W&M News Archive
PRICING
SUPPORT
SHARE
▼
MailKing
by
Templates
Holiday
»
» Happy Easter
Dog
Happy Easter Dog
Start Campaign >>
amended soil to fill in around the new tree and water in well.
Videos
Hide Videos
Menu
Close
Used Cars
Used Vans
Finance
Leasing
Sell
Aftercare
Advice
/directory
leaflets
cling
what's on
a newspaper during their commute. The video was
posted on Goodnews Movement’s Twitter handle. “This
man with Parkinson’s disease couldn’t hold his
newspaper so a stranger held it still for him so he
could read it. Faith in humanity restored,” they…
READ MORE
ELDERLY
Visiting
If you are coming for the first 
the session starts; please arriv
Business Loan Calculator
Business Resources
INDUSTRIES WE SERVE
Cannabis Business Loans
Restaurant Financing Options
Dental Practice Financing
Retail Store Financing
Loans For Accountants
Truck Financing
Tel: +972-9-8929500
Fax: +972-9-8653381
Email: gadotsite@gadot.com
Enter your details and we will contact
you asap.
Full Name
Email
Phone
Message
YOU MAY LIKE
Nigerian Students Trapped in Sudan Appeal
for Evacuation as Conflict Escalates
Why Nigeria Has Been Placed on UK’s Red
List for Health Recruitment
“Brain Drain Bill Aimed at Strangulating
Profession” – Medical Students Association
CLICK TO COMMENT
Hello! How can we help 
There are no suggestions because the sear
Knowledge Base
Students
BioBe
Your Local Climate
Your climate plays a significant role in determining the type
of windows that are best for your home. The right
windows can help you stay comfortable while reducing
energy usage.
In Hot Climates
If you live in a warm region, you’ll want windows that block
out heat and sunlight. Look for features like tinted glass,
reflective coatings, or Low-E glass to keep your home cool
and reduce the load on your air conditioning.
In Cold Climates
▬▬▬▬▬▬
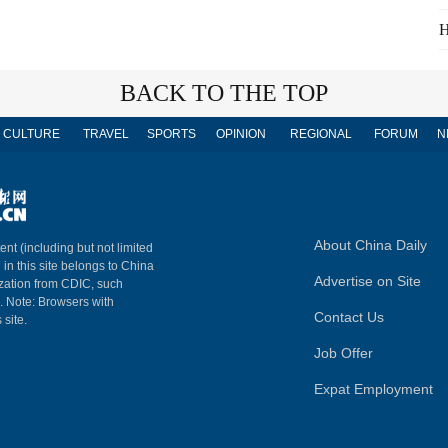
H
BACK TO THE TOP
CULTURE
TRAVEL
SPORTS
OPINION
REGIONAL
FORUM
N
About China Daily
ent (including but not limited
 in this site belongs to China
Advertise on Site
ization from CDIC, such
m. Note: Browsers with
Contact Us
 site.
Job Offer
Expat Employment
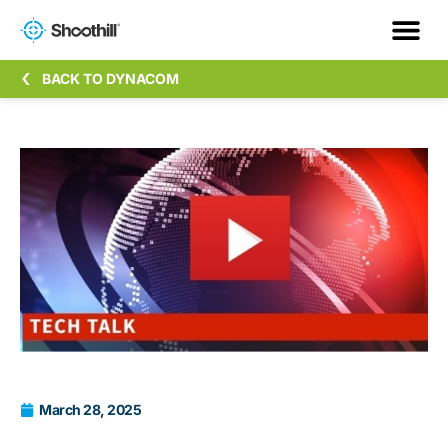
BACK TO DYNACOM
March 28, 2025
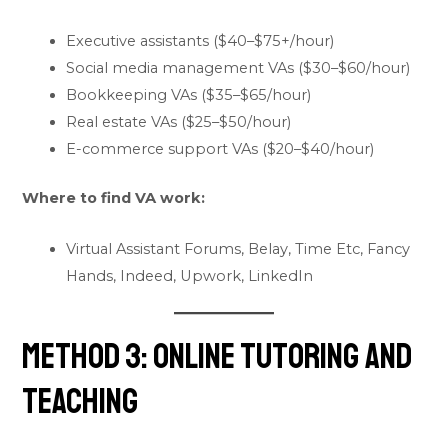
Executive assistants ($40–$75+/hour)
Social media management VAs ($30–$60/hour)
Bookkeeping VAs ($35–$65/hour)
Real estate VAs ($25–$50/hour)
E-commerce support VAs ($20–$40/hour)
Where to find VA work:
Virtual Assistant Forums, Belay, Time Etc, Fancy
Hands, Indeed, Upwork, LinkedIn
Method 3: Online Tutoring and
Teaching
▬▬▬▬▬▬
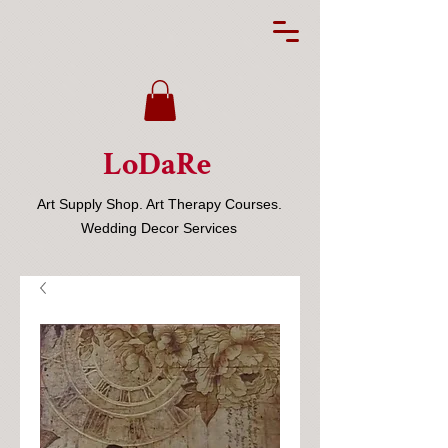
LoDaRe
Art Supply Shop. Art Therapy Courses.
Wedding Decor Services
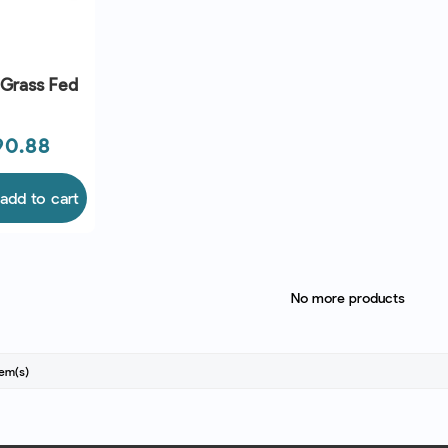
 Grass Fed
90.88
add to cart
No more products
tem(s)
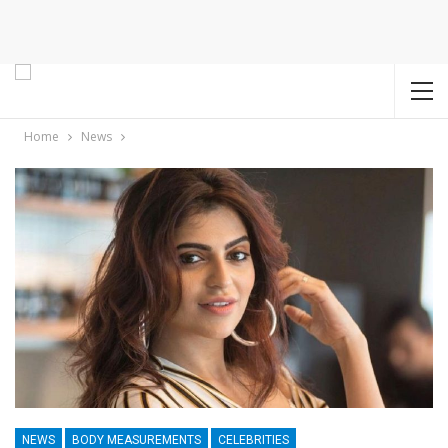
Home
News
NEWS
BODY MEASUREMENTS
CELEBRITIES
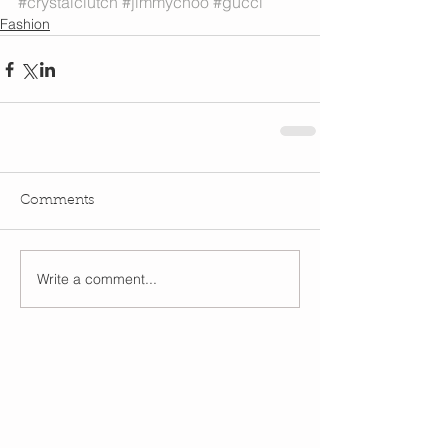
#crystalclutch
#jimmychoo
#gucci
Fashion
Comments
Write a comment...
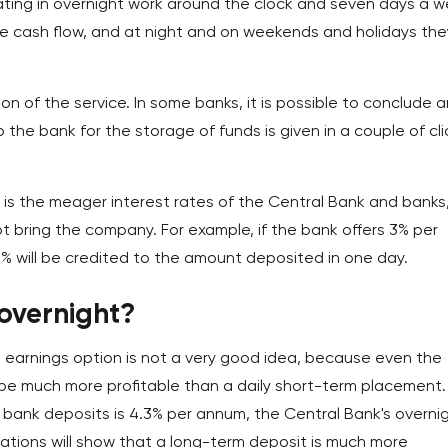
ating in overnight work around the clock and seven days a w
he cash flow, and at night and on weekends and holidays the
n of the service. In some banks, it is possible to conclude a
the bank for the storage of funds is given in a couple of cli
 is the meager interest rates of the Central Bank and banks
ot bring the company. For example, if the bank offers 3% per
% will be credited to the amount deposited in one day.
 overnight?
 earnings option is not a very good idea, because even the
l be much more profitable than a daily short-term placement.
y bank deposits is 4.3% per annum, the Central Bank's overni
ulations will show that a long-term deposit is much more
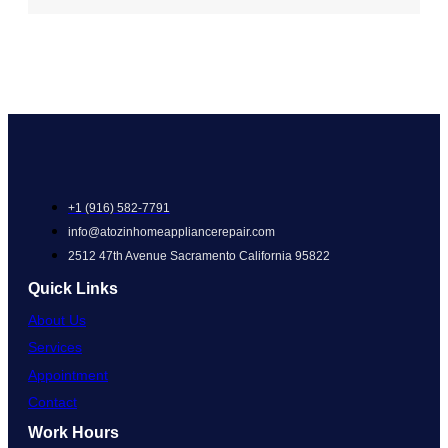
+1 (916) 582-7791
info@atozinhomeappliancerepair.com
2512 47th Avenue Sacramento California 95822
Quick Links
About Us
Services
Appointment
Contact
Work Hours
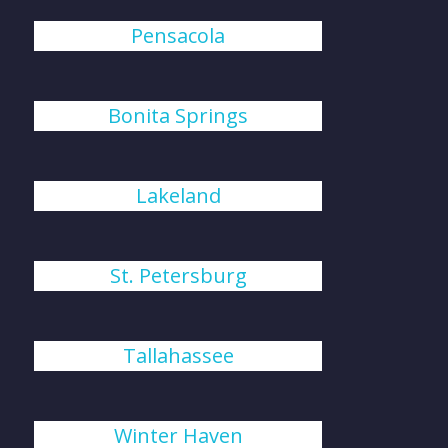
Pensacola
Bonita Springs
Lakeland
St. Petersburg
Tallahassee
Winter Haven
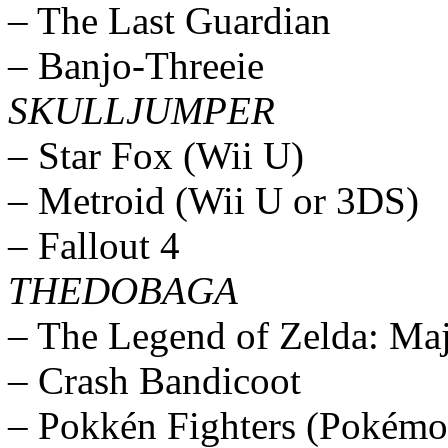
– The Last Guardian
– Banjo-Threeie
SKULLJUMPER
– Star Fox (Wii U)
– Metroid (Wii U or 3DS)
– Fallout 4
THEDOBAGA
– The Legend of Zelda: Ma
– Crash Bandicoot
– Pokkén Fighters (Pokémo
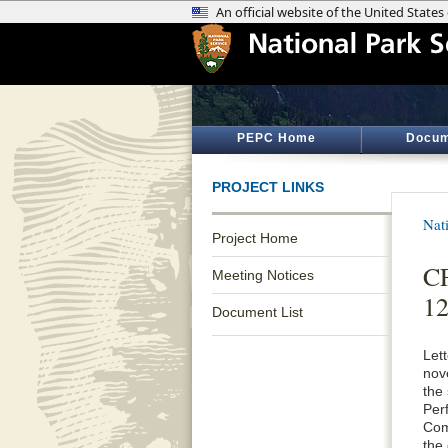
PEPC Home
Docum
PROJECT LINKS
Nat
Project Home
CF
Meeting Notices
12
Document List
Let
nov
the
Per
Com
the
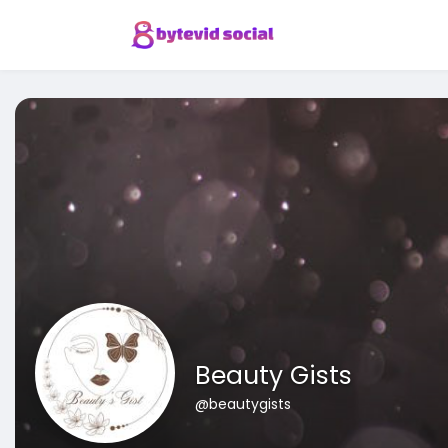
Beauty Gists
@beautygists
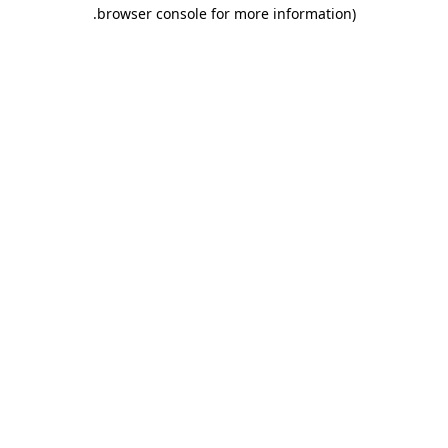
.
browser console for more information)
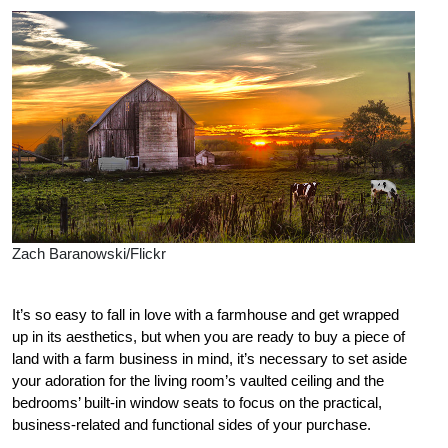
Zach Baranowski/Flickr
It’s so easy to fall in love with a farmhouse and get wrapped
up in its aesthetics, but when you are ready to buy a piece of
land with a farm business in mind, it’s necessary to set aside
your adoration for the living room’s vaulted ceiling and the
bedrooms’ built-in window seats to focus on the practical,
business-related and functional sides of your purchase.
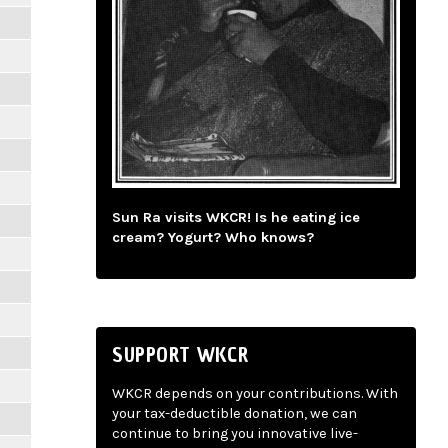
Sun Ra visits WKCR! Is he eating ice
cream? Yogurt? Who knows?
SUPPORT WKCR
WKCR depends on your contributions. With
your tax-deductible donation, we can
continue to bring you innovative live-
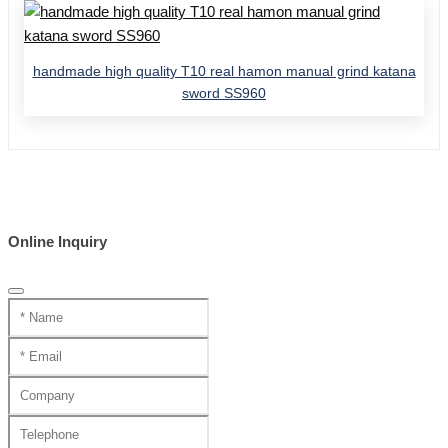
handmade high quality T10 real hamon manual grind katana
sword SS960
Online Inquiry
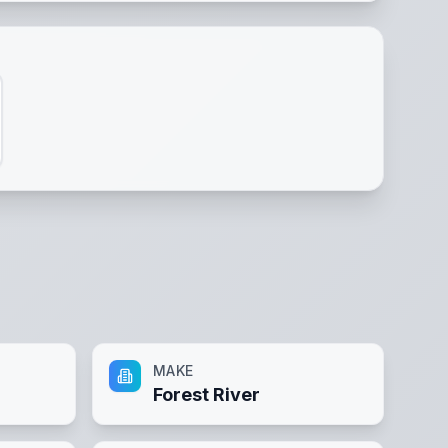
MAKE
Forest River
▬▬▬▬▬▬
TASK ITEM
Repeat the listing word for word from the line containing "The Last Guardian" through the line containing "Forest River", including both. Leave out the pictures.

ANSWER TO THE PROBLEM
– The Last Guardian
– Banjo-Threeie
SKULLJUMPER
– Star Fox (Wii U)
– Metroid (Wii U or 3DS)
– Fallout 4
THEDOBAGA
– The Legend of Zelda: Ma
– Crash Bandicoot
– Pokkén Fighters (Pokémo
PEPC Home
Docum
PROJECT LINKS
Nat
Project Home
CF
Meeting Notices
12
Document List
Let
nov
the
Per
Com
the
Beauty Gists
@beautygists
.
browser console for more information)
Zach Baranowski/Flickr
It’s so easy to fall in love with a farmhouse and get wrapped
up in its aesthetics, but when you are ready to buy a piece of
land with a farm business in mind, it’s necessary to set aside
your adoration for the living room’s vaulted ceiling and the
bedrooms’ built-in window seats to focus on the practical,
business-related and functional sides of your purchase.
Sun Ra visits WKCR! Is he eating ice
cream? Yogurt? Who knows?
SUPPORT WKCR
WKCR depends on your contributions. With
your tax-deductible donation, we can
continue to bring you innovative live-
handmade high quality T10 real hamon manual grind katana
sword SS960
Online Inquiry
MAKE
Forest River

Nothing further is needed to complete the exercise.